Ultimately, of course, philosophy, science, and spirituality are no better than religion. There is no such thing as light, Plato played air guitar, and no amount of meditation can get you anywhere because there’s nowhere to go. Scientists might suppose themselves the sanest or least gullible because they have facts on their side, but their facts are written on the back of a giant turtle right alongside the facts of the immaculate conception and the virgins-forkillers incentive program.
Yes, fine, but what does any of this have to do with a theory of everything?

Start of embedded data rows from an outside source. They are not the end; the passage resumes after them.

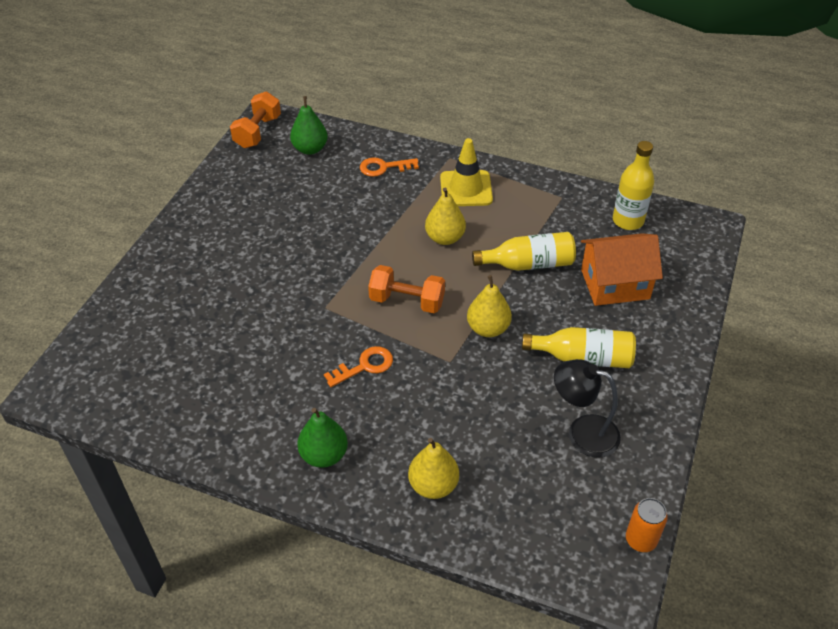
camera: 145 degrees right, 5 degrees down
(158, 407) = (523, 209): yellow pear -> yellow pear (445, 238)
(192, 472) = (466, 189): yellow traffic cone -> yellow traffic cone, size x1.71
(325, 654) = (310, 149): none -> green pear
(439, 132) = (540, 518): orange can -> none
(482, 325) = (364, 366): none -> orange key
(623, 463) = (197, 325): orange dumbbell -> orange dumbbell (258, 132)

This: The defining feature of a monotheistic worldview is One Almighty God. It’s a short step from saying that there is One Almighty God to saying that One Almighty God is a theory of everything – the prime mover, the uncaused cause, the magic turtle that supports unsupported. No, it doesn’t make sense, but it doesn’t have to, that’s the magic part. Religions don’t have to stand on their own merit because they’re supported by the emotional buttressing of millions of needy believers.
Which is not to say that there’s no there there. If, as has been said, all religions contain a core truth, then the reality underpinning the religious experience is the same reality underpinning everything; overlighting intelligence, energy, flow and obstruction, co-creation, our direct connection to the absolute and infallible. The degree to which we are able to surrender ourselves and disempower ego is the degree to which we are able to let ourselves be guided, informed and enriched by this overlighting intelligence. In holy books this surrender appears as Thy Will be Done, Brahma is the Charioteer, the Will of Allah. This is the underlying reality of being, and anyone should be able to see this in their own life regardless of how much ego they pile over it. Anyone can see patterns unfold, desires manifest, prayers answered; the trick is to see what’s there and no more. What’s there is enough; we don’t need to use it as a foundation for cockamamie belief systems.
And that’s what they don’t know in the swamp. They don’t know that truth exists – that they don’t have to make it up.